Given passage:
-- begin --
This is the intention of the Russian propagandists. Perhaps it even works with some people. We do not question the fact the Red Army liberated the camps. But the problem emerges when you extend this narrative further and create distortions. And this is what happened in Yad Vashem. I watched the celebration and I watched this unfortunate film presenting the history of the Second World War, according to which the German invasion somehow started in 1942, which is complete nonsense to anyone who has attended elementary school. Luckily for all of us, Yad Vashem reacted adequately and sent their apologies for the distortion. What was unfortunate and problematic for me was the fact that we saw a situation where two governments exploited a moment which is very important for the global public opinion to play their own interests – I had a feeling it was not about the victims, the ones who were murdered, and that was very disturbing.
On an earlier occasion last December, Putin quoted the pre-war Polish ambassador to Germany, trying to portray him as an antisemite. The aim was to stress Polish antisemitism, a phenomenon that was obviously present in the 1930s, as something special and extraordinary – even though hostility towards Jews was spread throughout the whole continent at the time. Clearly, the Russian regime identified this point as a weak element in Poland’s historical narrative and decided to exploit clichés about Polish antisemitism. And in doing so, the Kremlin diverts attention away from what is happening in Russia today, where people are feeling the economic stagnation and social inertia.
In the Polish discourse, we hear voices reassuring that what Putin is doing is a short-term tactic and that, in the long run, truth will prevail. However, with social media and memory wars, we are less optimistic. Do you also see a danger that this might have long-term consequences? Or do you think that the European interpretation of the Second World War, of its beginning and end, will prevail?
This is not a short-term issue because we have been observing these kinds of steps by the Russian authorities for quite some time. What took place in December 2019 was pre-planned and not an accident. Four or five speeches related to history, to Poland and the Second World War – that was something significant. There was certainly no spontaneity in this. Sadly, we are now also noticing a neo-Stalinist interpretation of history starting to enter the mainstream discourse in Russia. Obviously the most respected historians working in prestigious universities do not take part in this, but they are seeing it too.
I can recommend to you a very interesting debate, published in the journal Russia in Global Affairs and conducted by Fyodor Lukyanov, among people who aspire to shape Russian historical policy. You can read voices who, despite their criticism of Poland and Polish memory politics, argue that the rehabilitation of Stalin and the whitewashing of his crimes is counterproductive and will backfire. The Russian authorities, in their view, should stop this process as it is not going to work. This is especially the case in the West, where sensitivity towards the Second World War is very different and the dispute between Russia and Poland is quite exotic.
-- end --
Data supplied:
-- begin --
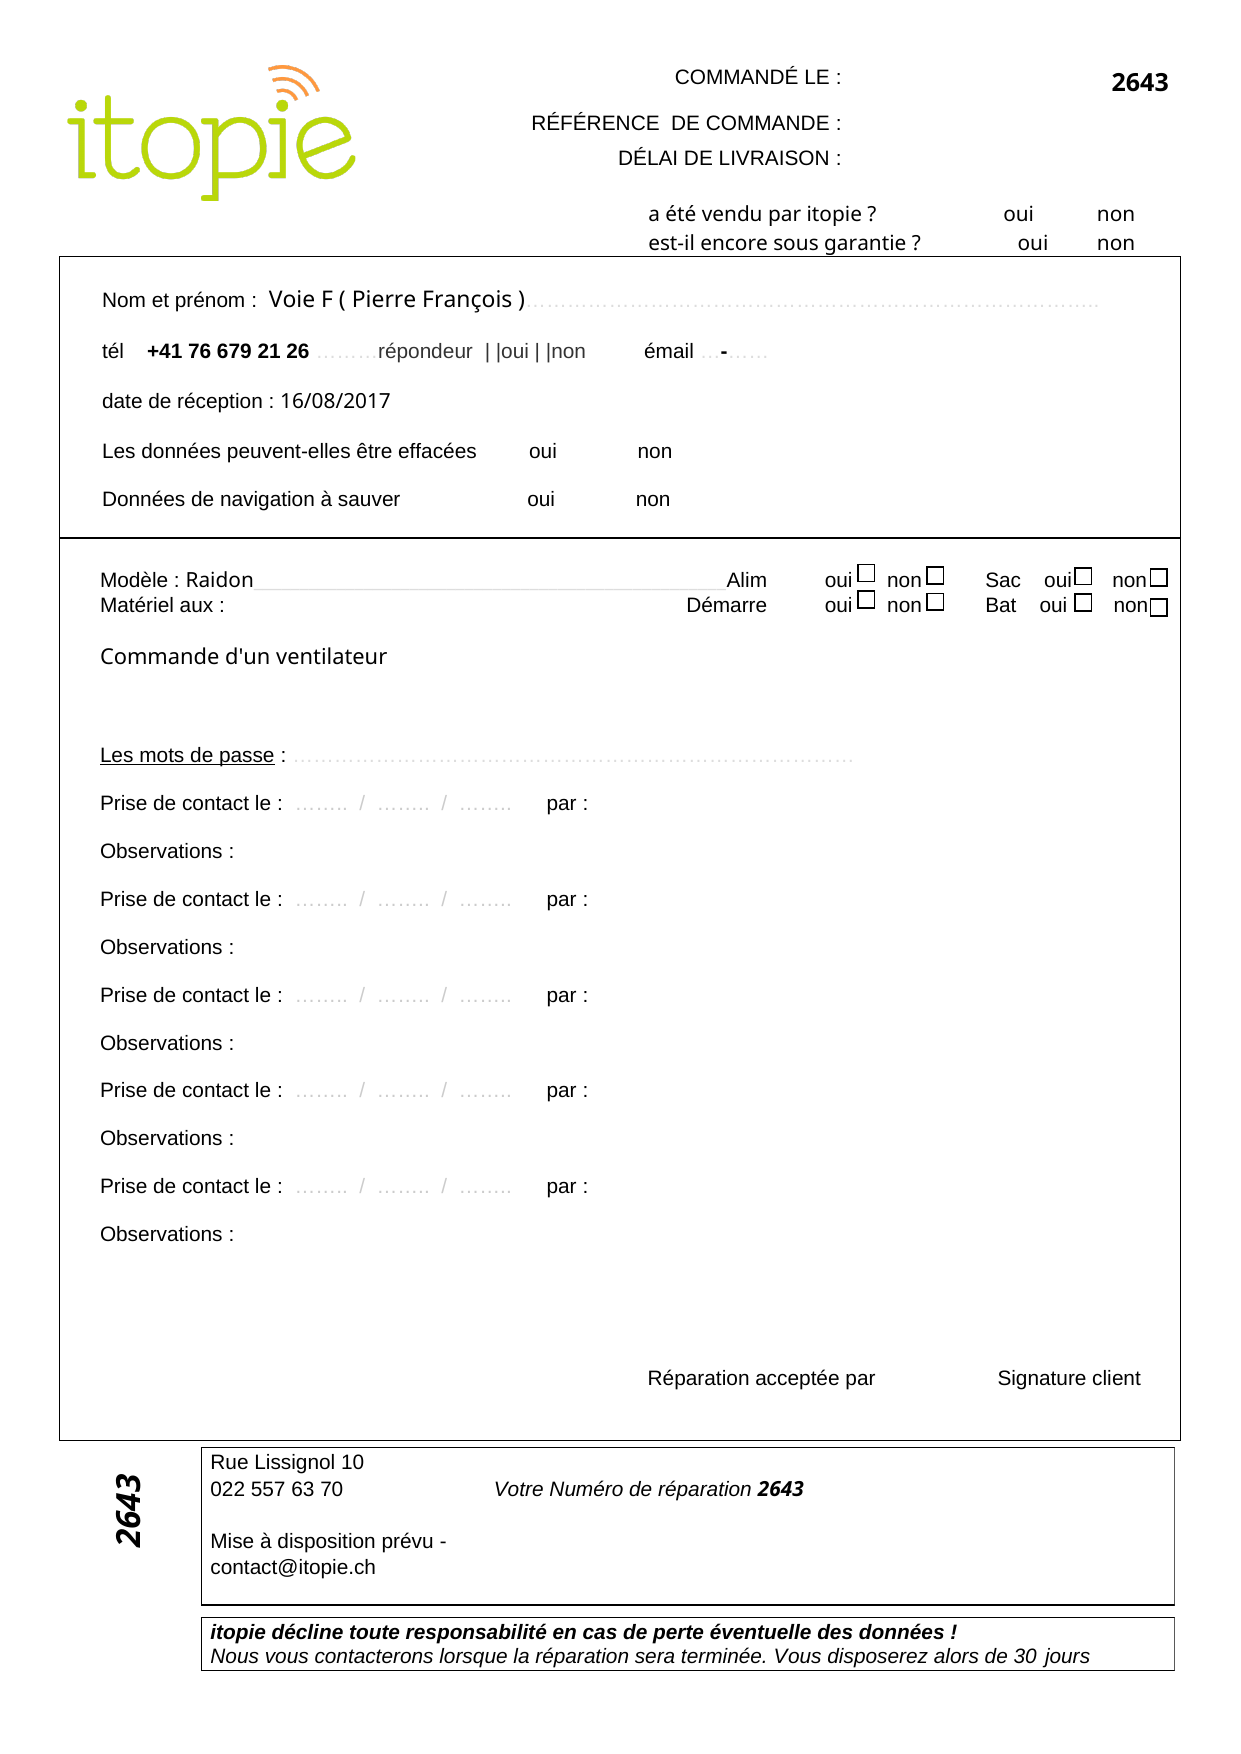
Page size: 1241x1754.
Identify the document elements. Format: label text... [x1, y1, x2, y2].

table_header 2643 [847, 59, 1180, 104]
text Modèle : Raidon Alim oui non Sac oui non [879, 562, 925, 590]
table_cell [847, 140, 1180, 175]
text Observations : [60, 1027, 1180, 1054]
text a été vendu par itopie ? oui non [59, 199, 1181, 228]
text Données de navigation à sauver oui non [60, 484, 1180, 511]
text Modèle : Raidon Alim oui non Sac oui non [60, 562, 856, 590]
text Réparation acceptée par Signature client [60, 1363, 1180, 1390]
text Les données peuvent-elles être effacées oui non [60, 436, 1180, 463]
table_header Rue Lissignol 10 022 557 63 70 Votre Numéro de réparation 2643 Mise à disposition prévu - contact@itopie.ch [195, 1441, 1180, 1611]
table_cell DÉLAI DE LIVRAISON : [490, 140, 847, 175]
text Prise de contact le : …….. / …….. / …….. par : [60, 979, 1180, 1006]
text Prise de contact le : …….. / …….. / …….. par : [60, 788, 1180, 815]
text Nom et prénom : Voie F ( Pierre François )……………………………………………………………………….. [60, 280, 1180, 314]
text Observations : [60, 931, 1180, 958]
table_header 2643 [59, 1441, 195, 1677]
text Observations : [60, 836, 1180, 863]
text Modèle : Raidon Alim oui non Sac oui non [948, 562, 1180, 590]
text Les mots de passe : ……………………………………………………………………… [60, 740, 1180, 767]
text Commande d'un ventilateur [60, 638, 1180, 671]
text est-il encore sous garantie ? oui non [59, 228, 1181, 256]
text Prise de contact le : …….. / …….. / …….. par : [60, 1171, 1180, 1198]
text Prise de contact le : …….. / …….. / …….. par : [60, 1075, 1180, 1102]
text Observations : [60, 1123, 1180, 1150]
text Prise de contact le : …….. / …….. / …….. par : [60, 883, 1180, 911]
table_header COMMANDÉ LE : [490, 59, 847, 104]
table_cell itopie décline toute responsabilité en cas de perte éventuelle des données ! Nous vous contacterons lorsque la réparation sera terminée. Vous disposerez alors de 30 jours [195, 1611, 1180, 1677]
text date de réception : 16/08/2017 [60, 383, 1180, 415]
table_cell RÉFÉRENCE DE COMMANDE : [490, 105, 847, 140]
text tél +41 76 679 21 26 ………répondeur | |oui | |non émail …-…… [60, 335, 1180, 362]
table_cell [847, 105, 1180, 140]
text Observations : [60, 1219, 1180, 1246]
picture [67, 65, 356, 201]
text Matériel aux : Démarre oui non Bat oui non [60, 590, 1180, 617]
-- end --
To do:
A – State how many lines of the records contain the word "Observations", giving only the number. Case counts.
B – Pick up the passage on Russian memory politics and the Second World War, and continue it from its last sentence.

Answers to the exercises:
A – 5

B –
The most disturbing thing is that the interpretation of the 1930s through a Stalinist lens can have a profound effect on how we view contemporary events, such as Russia’s aggression against Ukraine or the annexation of Crimea. If the Molotov-Ribbentrop Pact and the Soviet invasion of Poland on 17 September 1939 are presented as unavoidable, we are getting close to justifying the use of force as a legitimate form of foreign policy today. This is why this historical debate matters: not only because we should all somehow try and reach the truth, but because it can have practical implications on how the current regional security situation develops. I am on the side of those who think that, in the long term, Russia’s efforts will not work, as many will see through the real intentions of Russian history policy. However, there is a risk that some will forget about the political implications and take the interpretations of the 1930s at face value. This is something we should be very serious about.
Your centre has a counterpart in Russia, but for quite some time the missions of the two institutions have not overlapped at all. Yet your organisation also co-operates with other partners in Russia. Have any of them issued a statement regarding Putin’s statements or approached you to work together to counteract them?
The majority of Russians with whom we co-operate actually support the established – not just Polish – understanding of the Second World War. They clearly see how it is being instrumentalised by their government and president. Some are, of course, reluctant to say so publicly. Doing so is becoming more and more risky, since making public statements related to history can, in some cases, be punished. If I were in their position, I am not sure what I would do.
Many of those with whom we co-operate share our thinking about history. Even if some might be critical of the current Polish government, this does not have an impact on their perspective. Some are quite open on Facebook and other social media platforms. I was really happy to see a healthy dose of critical thinking. This showed me that in Russia there is still room for manoeuvre and freedom of opinion. Obviously this does not apply to those who are working with, or closely related to, public institutions. They know that, at least up until May 9th 2020, any engagement with Poland or Polish institutions might not be well perceived.
At the Centre we continue to offer programmes for Russian researchers and activists. As usual, we opened our annual competition for Russian scholars to apply for a scholarship in Poland. We also announced another edition of our grant program for Polish entities and their Russian partners. To our surprise, we have more submissions than last year. This shows that we should not forget about this active, open-minded minority which, to be sure, is not in power now – and probably will not be for years to come.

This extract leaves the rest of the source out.